Investigador diz que só anotava gorjetas

Ele nega que contabilidade de sua agenda fosse uma lista de propina

Bruno Tavares e Marcelo Godoy, O Estadao de S.Paulo

30 Dezembro 2009 | 00h00

O investigador Aparecido da Silva Santos, encarregado de expedir carteiras nacionais de habilitação (CNHs) na Ciretran de Ferraz de Vasconcelos, negou que os lançamentos com nomes e valores anotados em suas agendas fossem a contabilidade da propina arrecadada pela máfia das carteiras.

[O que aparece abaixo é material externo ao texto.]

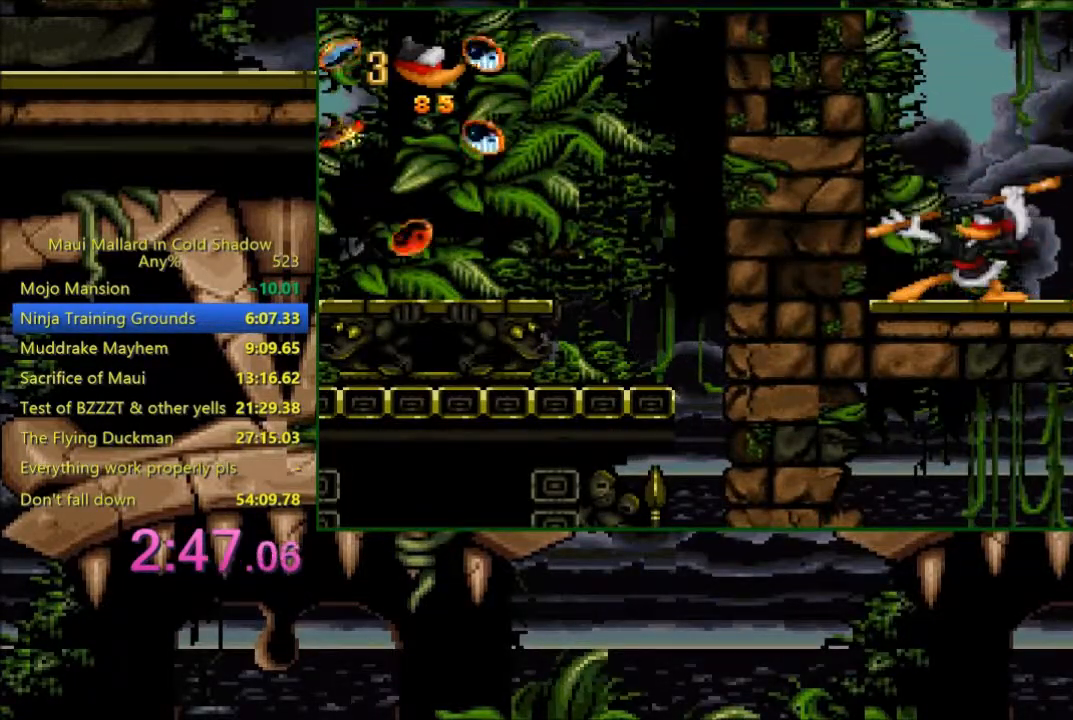
{"dt_ms": 500, "buttons": [], "events": []}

Em depoimento à Corregedoria da Polícia Civil, Cido afirmou que tinha por hábito registrar as "gorjetas ou gratificações" que recebia dos candidatos e frisou que "jamais solicitou ou exigiu qualquer importância indevida para fazer ou deixar de fazer qualquer coisa naquela Ciretran".

O policial também disse não se lembrar do teor dos diálogos interceptados pela Operação Carta Branca, em que apareceu tratando sobre a concessão de CNH para um analfabeto e um deficiente físico, pois falava muito ao telefone. De fato, é isso que revelaram as escutas. Em uma conversa com a dona de autoescola Elaine Gavazzi, por exemplo, Cido trata sobre um "imprevisto" na concessão de CNH para um analfabeto. Em vez de assinar o nome correto dele, Joal, a funcionária escreveu João. Em outro diálogo, os dois combinam como evitar que o acidente envolvendo um homem que comprou sua CNH, deficiente físico, viesse à tona - o motorista tinha o "pé torto".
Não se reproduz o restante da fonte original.